The Sound of Music: 30 Years of Compact Disc Sales in North America

Photo Credit: Philips Commications Copyright All rights reserved by Philips Communications

Since developing the ability to record sounds and voices, efforts of improving the quality of the playback has fueled the the search for better media formats. From vinyl LP discs, the music industry briefly embraced 8-Track tapes during the 1960s and 1970s. Popular in the 1980s, the audio cassette miniaturized an entire artist's album into a package to the size of a small cigarette box. As cassettes reigned popular with LPs still enjoying a respectable market presence, a technology developed in Japan between Sony and Philips would revolutionize the way music would be received. First sold in Japan during October of 1982, the wider global marketplaces of North America and Europe would begin obtaining the the magically advanced Compact Disc (CD) in the early days of March of the following year. Therefore, it is acceptable to say that March the 2nd of 1983 was the starting point where the CD would be heard around the world.

When introduced, the compact disc represented a monumental step forward for audiophiles. In the early 1980s, the concept of a 4.7-inch flat disc delivering superior sound quality was cutting-edge thinking. The thought that the CD was being read by a laser beam was another outrageous notion. Priced at around $800 to $1,000 when first sold in the United States, CD players were first rolled out by Sony and Magnavox who immediately championed the new audio format.

Photo credit: Ford Motor Company

CBS Records and Sony distributed were initially involved in supplying the United States market with compact discs. Music CDs first available (originally 16 albums priced between $17 to $25 per disc) consisted largely of classical performances for the purpose to highlight the fidelity of the new equipment. Contemporary artists of the time including Journey and Pink Floyd were added to CD format later in 1983. Canadian artist Bryan Adams also saw his album "Cuts Like a Knife" converted to CD within the first year of the format's sales in North America. One of the earliest popular music groups to have an album released on CD outside of Japan was Swedish band ABBA. ABBA's 1981 album titled "The Visitors" was brought to market in 1982 ahead of the European commercial release of the CD player units.

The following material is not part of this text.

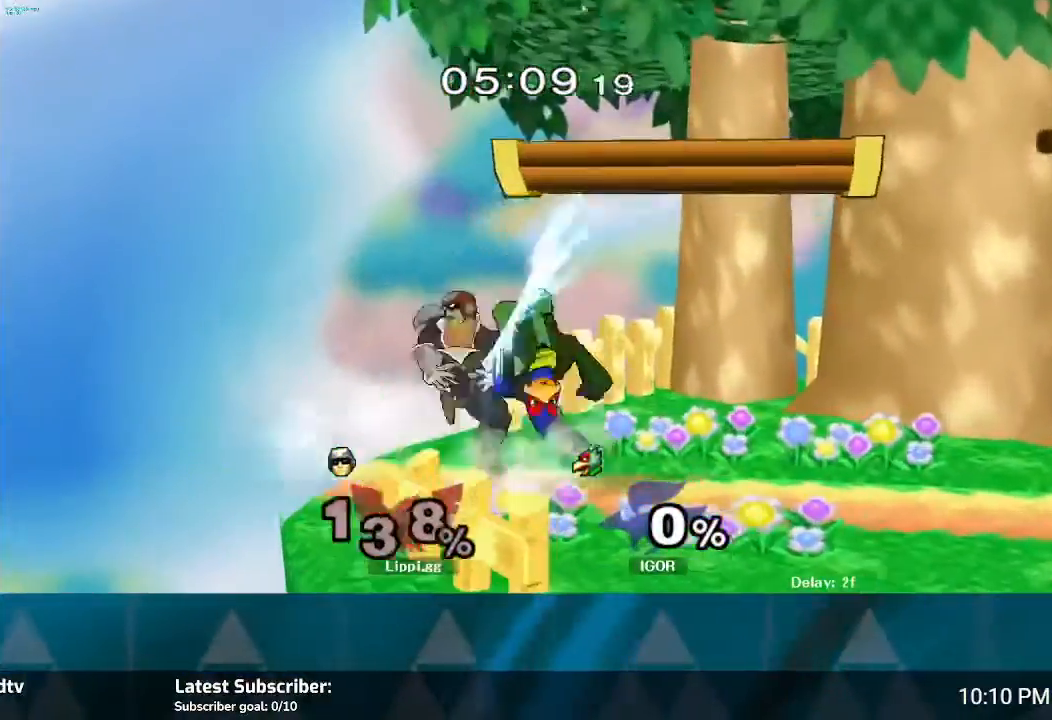
{"buttons": ["R1"], "left_stick": "right", "right_stick": "center", "events": [[167, "left_stick", "center"], [233, "left_stick", "right"], [434, "left_stick", "center"], [500, "left_stick", "right"]]}
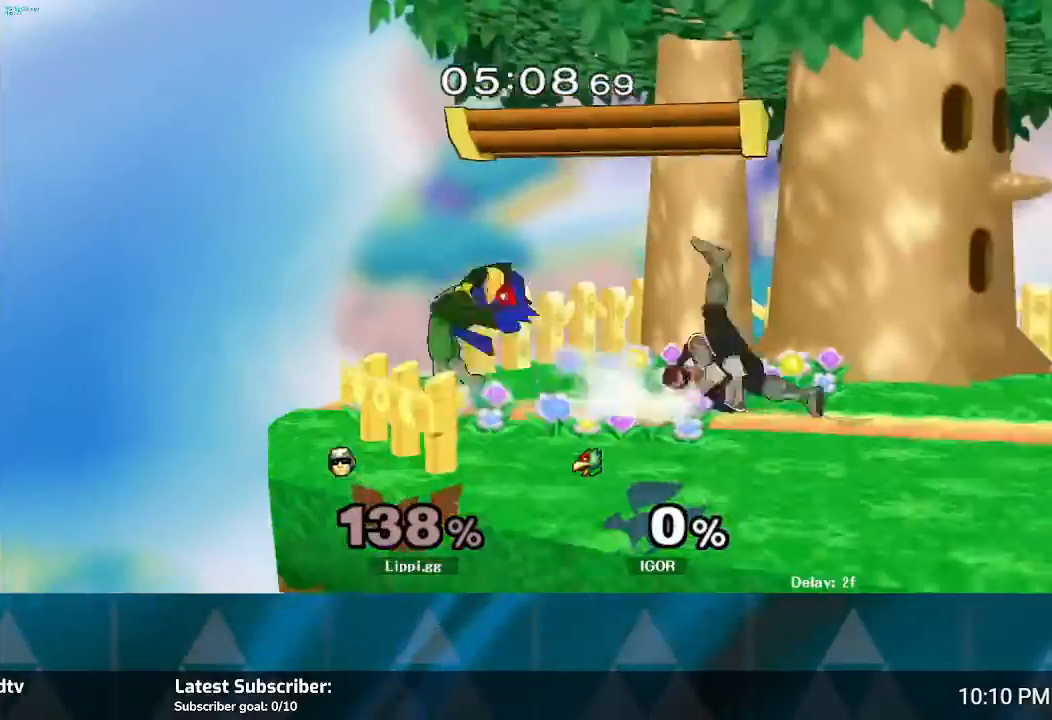
{"buttons": [], "left_stick": "center", "right_stick": "center", "events": [[67, "left_stick", "center"], [134, "left_stick", "right"], [334, "left_stick", "center"], [367, "R1", "up"]]}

As can be expected from new technology, the adaptation to the new player was not immediate. To promote the format in its infancy, Sony supplied 28 radio stations with free CD players and a year's supply of CDs. As the 1980s rolled, CD players slowly found its way into high-end stereo cabinets. Smaller, less expensive players of the laser-scanned discs eventually led to mainstream acceptance of the media format eventually usurping the audio cassette. The CD also existed as an external data storage solution of choice in the booming home computer market of the 1990s. Becoming a common sight around the world by the 2000s, CDs two decade superiority has been eroded by on-line music in recent years.

As we are entering full-fledged into the market where obtaining information such as music and stereo will be performed entirely on-line, the notion of purchasing a physical piece of media will become a remnant of past culture.